What auto can learn from aero: simulating without prototypes

Automotive Design & Production, Oct, 2003 by Lawrence Gould

AIRPLANES AND AUTOMOBILES

"A number of differences exist in the nature of cars and airplanes," concludes Smith. Physical size is one. The shape of the product and its function is another. The operating environment is third. Think about this: if your car's engine stops while you're driving, you can pull over to the side of the road and call for help. "That doesn't really work in an airplane," says Smith. "Airplane products are designed and built to pretty incredible standards--standards that would not be cost effective in the auto industry."

Agreeing with Smith is Kevin Mixer, research director for automotive and heavy equipment industries at AMR Research (Boston, MA). Mixer points out three other differences between the two industries.
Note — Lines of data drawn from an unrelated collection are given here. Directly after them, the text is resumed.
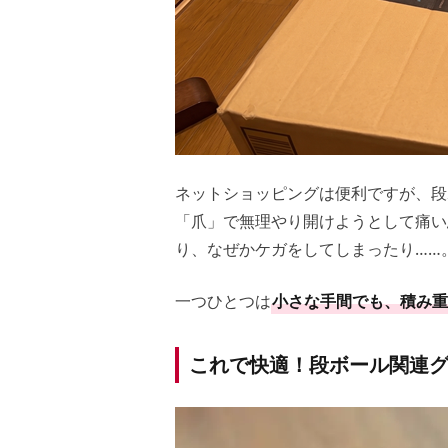
ネットショッピングは便利ですが、段
「爪」で無理やり開けようとして痛い
り、なぜかケガをしてしまったり……
一つひとつは
小さな手間でも、積み重
これで快適！段ボール関連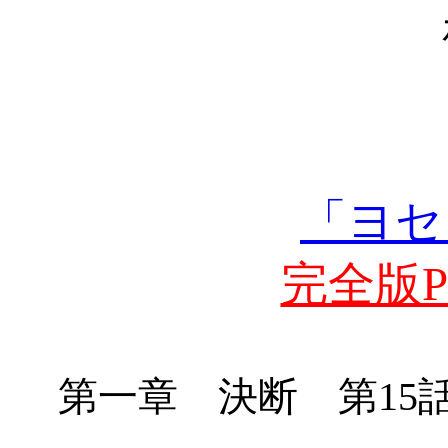
「ヨセ
完全版PD
第一章 決断 第
1
5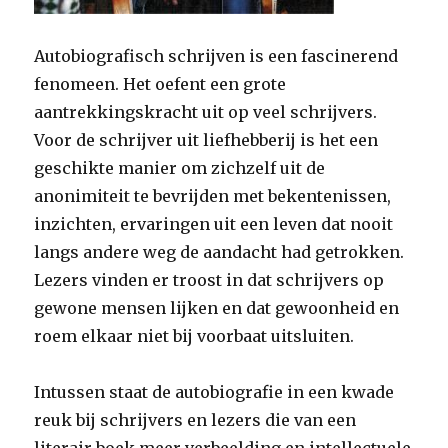
Autobiografisch schrijven is een fascinerend
fenomeen. Het oefent een grote
aantrekkingskracht uit op veel schrijvers.
Voor de schrijver uit liefhebberij is het een
geschikte manier om zichzelf uit de
anonimiteit te bevrijden met bekentenissen,
inzichten, ervaringen uit een leven dat nooit
langs andere weg de aandacht had getrokken.
Lezers vinden er troost in dat schrijvers op
gewone mensen lijken en dat gewoonheid en
roem elkaar niet bij voorbaat uitsluiten.
Intussen staat de autobiografie in een kwade
reuk bij schrijvers en lezers die van een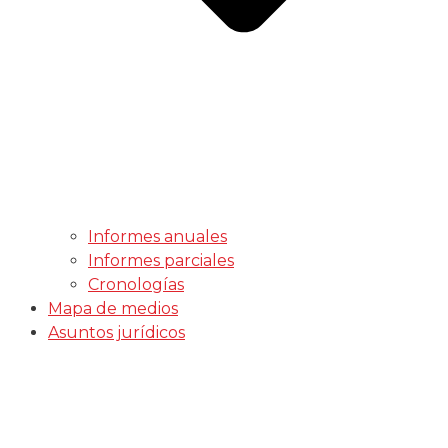
Informes anuales
Informes parciales
Cronologías
Mapa de medios
Asuntos jurídicos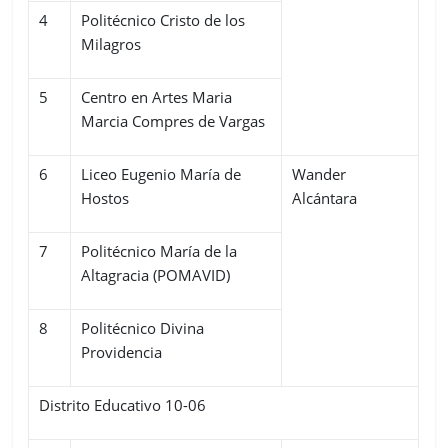
4
Politécnico Cristo de los
Milagros
5
Centro en Artes Maria
Marcia Compres de Vargas
6
Liceo Eugenio María de
Wander
Hostos
Alcántara
7
Politécnico María de la
Altagracia (POMAVID)
8
Politécnico Divina
Providencia
Distrito Educativo 10-06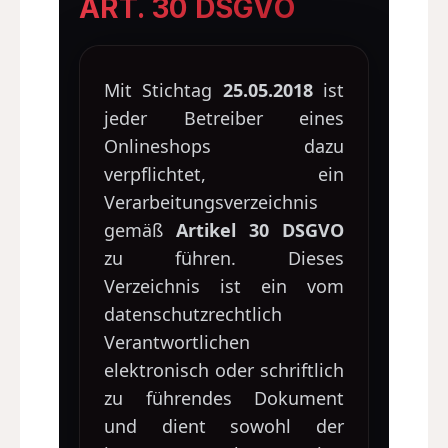
ART. 30 DSGVO
Mit Stichtag
25.05.2018
ist
jeder Betreiber eines
Onlineshops dazu
verpflichtet, ein
Verarbeitungsverzeichnis
gemäß
Artikel 30 DSGVO
zu führen. Dieses
Verzeichnis ist ein vom
datenschutzrechtlich
Verantwortlichen
elektronisch oder schriftlich
zu führendes Dokument
und dient sowohl der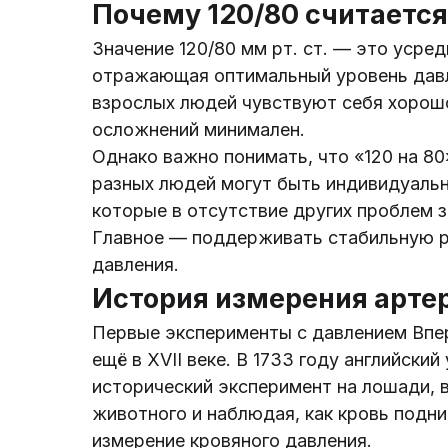
Почему 120/80 считаетс
Значение 120/80 мм рт. ст. — это усре
отражающая оптимальный уровень давл
взрослых людей чувствуют себя хорош
осложнений минимален.
Однако важно понимать, что «120 на 80»
разных людей могут быть индивидуальны
которые в отсутствие других проблем 
Главное — поддерживать стабильную ра
давления.
История измерения арте
Первые эксперименты с давлением Впе
ещё в XVII веке. В 1733 году английский
исторический эксперимент на лошади, 
животного и наблюдая, как кровь подни
измерение кровяного давления.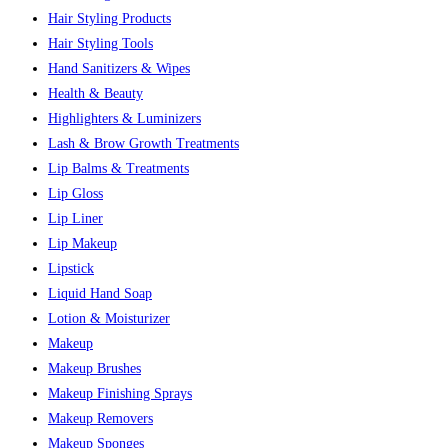
Hair Styling Products
Hair Styling Tools
Hand Sanitizers & Wipes
Health & Beauty
Highlighters & Luminizers
Lash & Brow Growth Treatments
Lip Balms & Treatments
Lip Gloss
Lip Liner
Lip Makeup
Lipstick
Liquid Hand Soap
Lotion & Moisturizer
Makeup
Makeup Brushes
Makeup Finishing Sprays
Makeup Removers
Makeup Sponges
First, a plane is not mass produced like an automobile, so a different set of manufacturing constraints apply, as well as simulating those constraints. For instance, aircraft rework tends to occur at the end of production, not in the midst of it.

Second, the automotive engineering/design culture is different than that in the aircraft industry. Take the reuse of parts and interchangeable parts, for example. That, continues Mixer, has been "a challenge for a number of vehicle manufacturers to drive through engineering because people like to design things new."

Last, Mixer points out, while some of the automotive companies are trying to move closer to the Boeing aircraft-design/ simulation model, they can never get to that point strictly speaking. Airplanes, Mixer says, "are much more tool, more utilitarian, than cars." Cars have those elusive qualities of fashion and image. "You can't necessarily simulate how people are going to react."